Here's my latest stuff.
Hope you don't mind insect photos. I really enjoy all of the invertebrate life my garden attracts and now I can take pictures of all the little guys and gals!
I don't know what this is. Looks kind of like a small crane fly. I'll have to hit BugGuide.net.
Pansies (Viola tricolor var. bigboxus) are still looking good. I suspect they'll be done after this week of temperatures in the 80s.
A friendly Garter Snake (Thamnophis sirtalis) wanting to know what I'm doing down on the ground by the pansies. She eventually turned around and went back in her hiding spot. I have at least three that are frequenting my front garden this year and helping me stay slug-free!
A Petunia (Petunia lgc) that was planted around the pansies that will hopefully replace them as the pansies die from the heat.
So many of today's shots are from the area by the fireplace because that area is somewhat protected from the breezes.
And this Hymenopteran (bee or wasp) is what really makes my new lens exciting. It was crawling across the petunia as I was photographing the bloom and I just caught it.
Thursday, May 21, 2015
I had a busy and challenging semester this past spring so The Husband bought me a new toy. A macro lens for my camera. It's the Venus (Laowa Lens) V-DX 60 mm F2.8, 2:1 super macro lens.

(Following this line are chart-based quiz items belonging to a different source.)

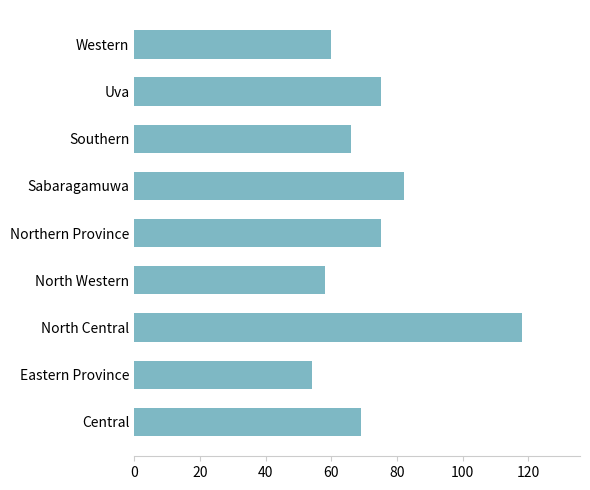

Reading top to bottom, list all the values displayed in this chart.

60	75	66	82	75	58	118	54	69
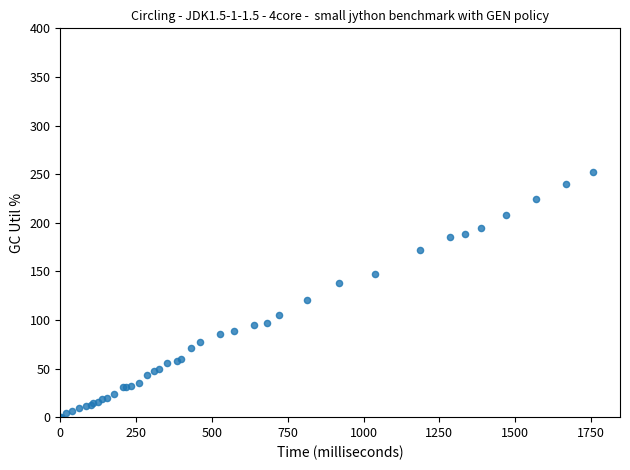

What Y value in the scatter plot is closest to 126?

121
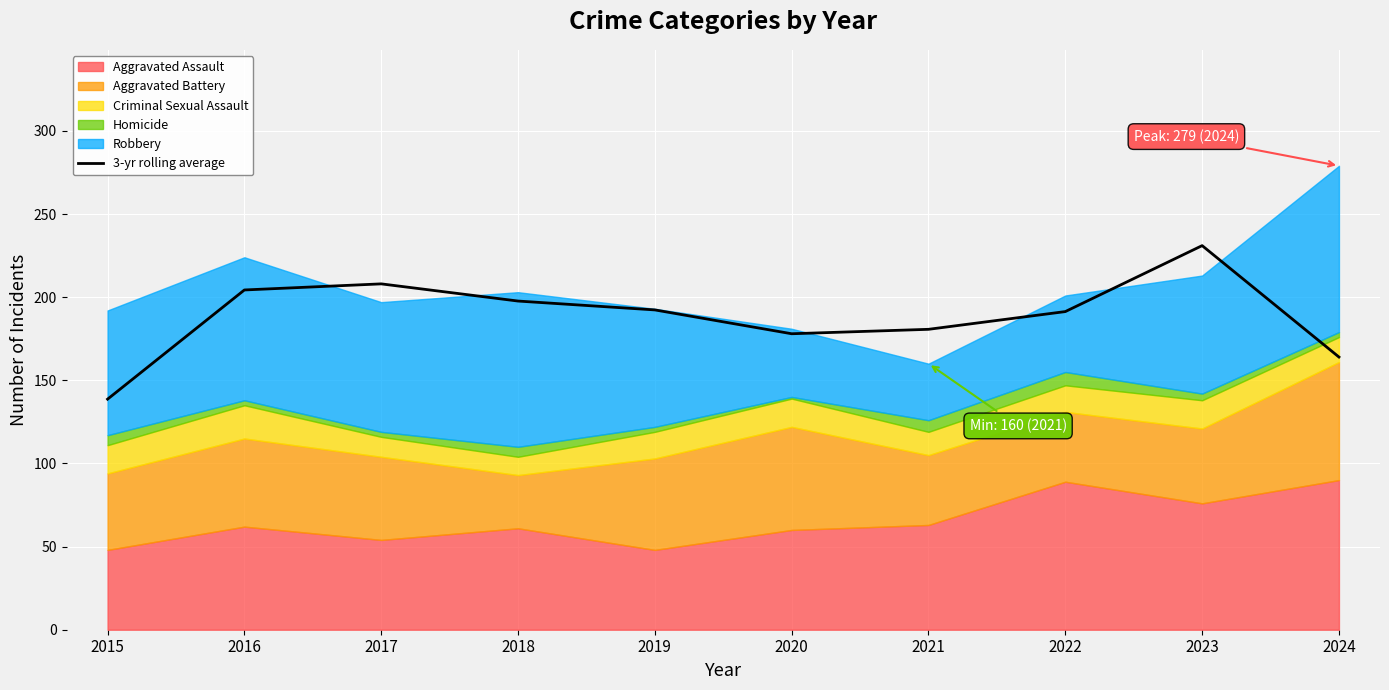

How many interior local valleys (lower than both neighbors) does the data have?

1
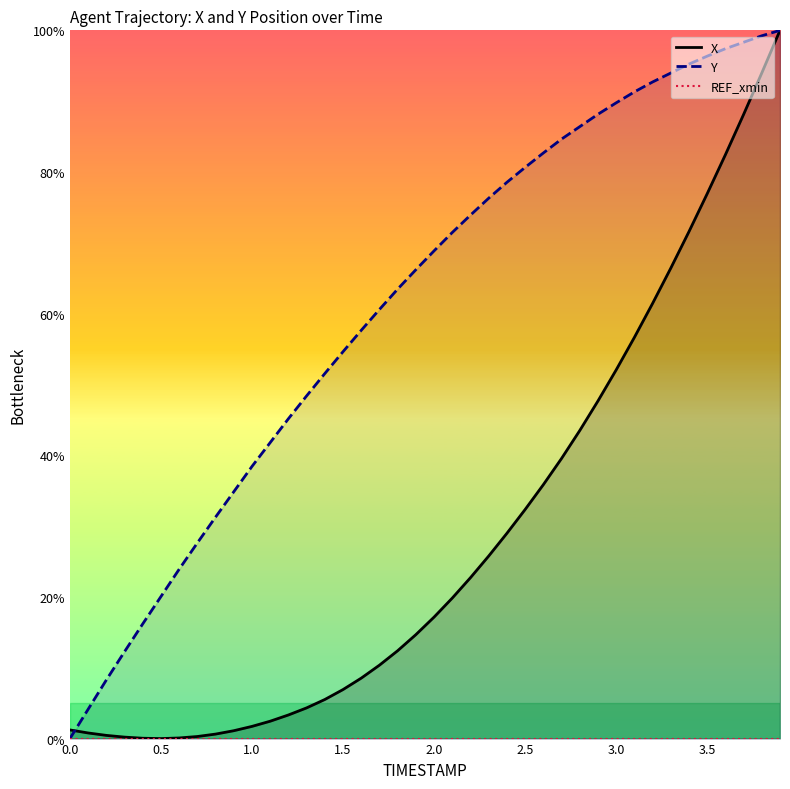

What is the maximum value for Y?

100.0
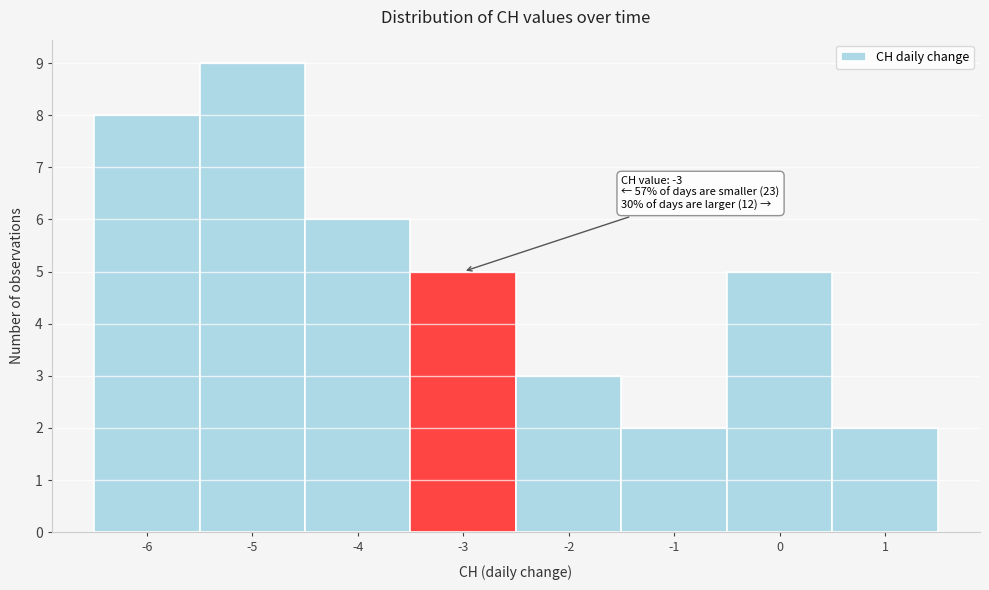

Which range on the x-axis has the tallest bar?

-5.5 to -4.5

In laymens' terms - it takes pictures of tiny things very close up.
Like ants eating a nut.
Not close enough? How about this..
It was windy today (as usual) so I took the lens into the woods to take close ups of some native plants.
Fiddlehead, up close
Jack in the Pulpit
The thing is, when you are close enough to the ground to take pictures this up close and personal you notice other things, too.
Like a tiny spider hiding among the blooms on the Solomon's seal (the black dot is caterpillar frass!)

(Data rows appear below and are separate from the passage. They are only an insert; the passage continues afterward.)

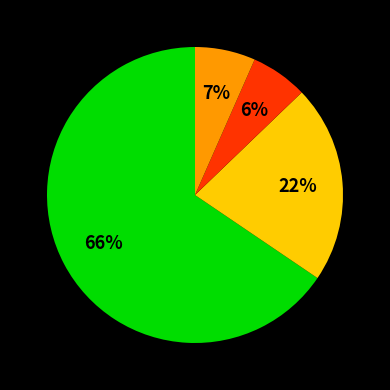

To the nearest percent, what is the difference between the largest and smallest slice percentages?

59%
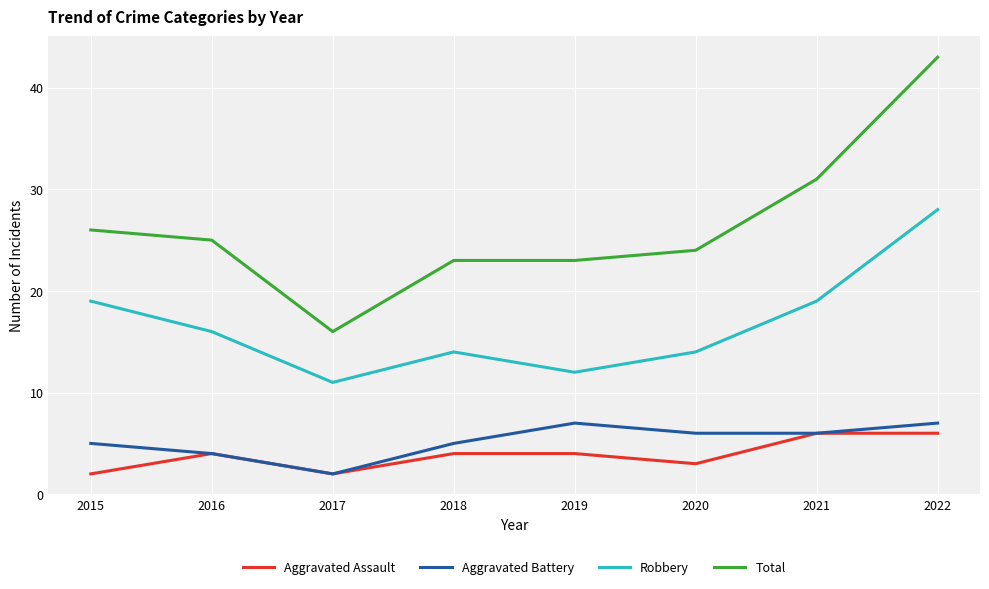

True or false: Robbery has more than 0 points higher than both neighbors.

True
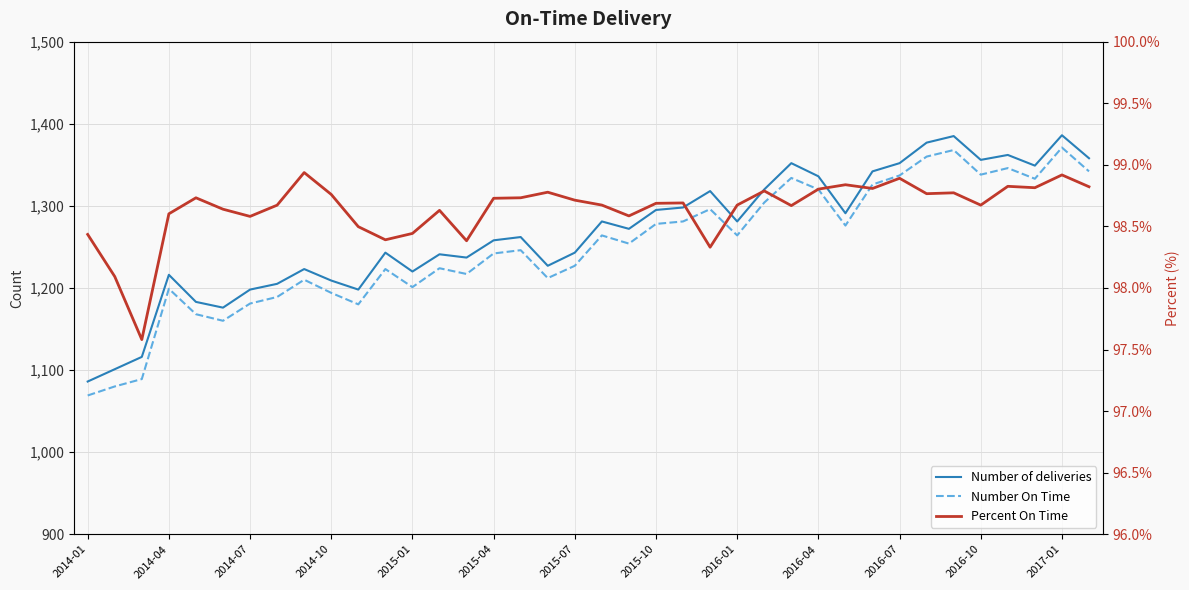

Between 2014-04 and 2014-07, which series saw the biggest shift?

Number of deliveries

And the fly that keeps landing on the fiddlehead near the one I'm photographing.
And the wasp (I think) with bright red "thighs."

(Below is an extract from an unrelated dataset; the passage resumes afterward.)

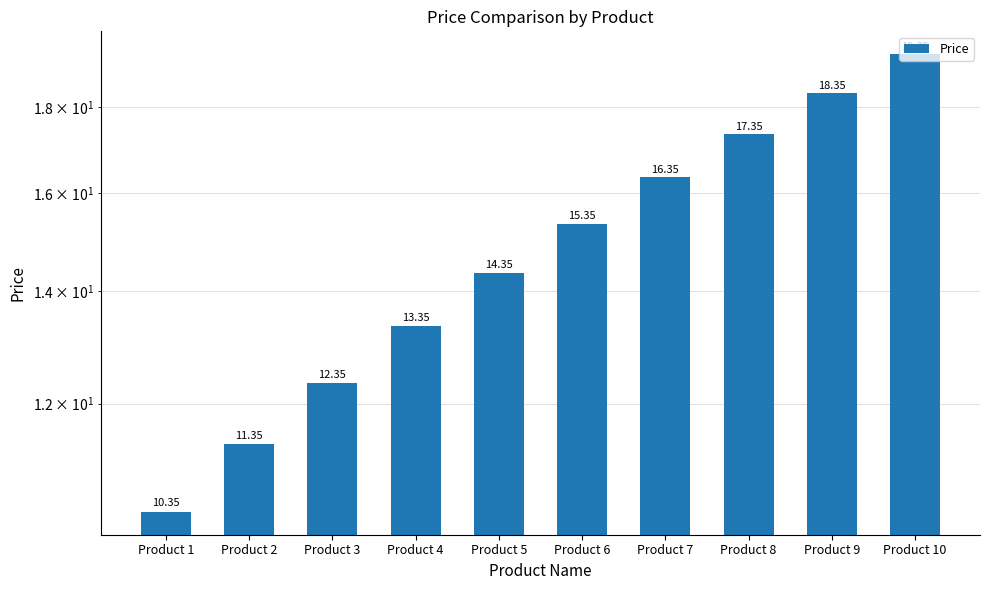

Which category has the lowest value across all series?

Product 1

I wish I'd taken entomology when I was in college. Or that an entomology class was offered at a university near me at a time I could attend the class (the only one I've found near by meets at the same time as our weekly faculty meetings - I'd much rather take the class!).
For you, dear reader, this will (hopefully) mean more and better photographs.
If I can muster enough patience to wait out the sea breezes.
Friday, May 15, 2015
What a relief. A long, hard, snowy winter, even by New England standards, a challenging semester at work and now, finally, it's spring like weather and summer break (I love being a lecturing professor!) and my garden is full of blooms. Here's a sampling.
All these irises are from Rainbow Iris Farm
Want something out of the ordinary? This is the place to go.
I wish I had room for more...
Guess which bulb got in the wrong bag...
Very fragrant Viburnum - can you smell it from there?
Some annuals. I have a lot of pots around the yard that I fill with annuals. These are just a sample.
And my volunteers. The "wild" violets that I allow to grow as a cheerful ground cover.
Thanks to Carol at May Dreams for this meme.
Monday, May 11, 2015
I have several plants that will re-seed in the garden - Liatris, Penstemon, Agastache - mostly I don't mind because I can ID the seedlings and pull them out if I don't want them. But I do sometimes worry they're spreading into my neighbor's yard.
Notice the Penstemon is right at the edge of their yard (and yes, I have seen it show up in their yard, too. I guess I need to be better about dead heading).
But what I didn't expect to spread was one of my species tulips! This is a seedling of Little Beauty, a great species tulip that comes back every year [from Brent and Becky]. This looks so good that I may have to order some more and plant them IN my lawn. The foliage would be disguised in the grass and I'd have a spring blooming lawn!
If my neighbor's complain I'll point to their even more problematic bamboo that keep sneaking under the fence! Guess which one will be harder to manage.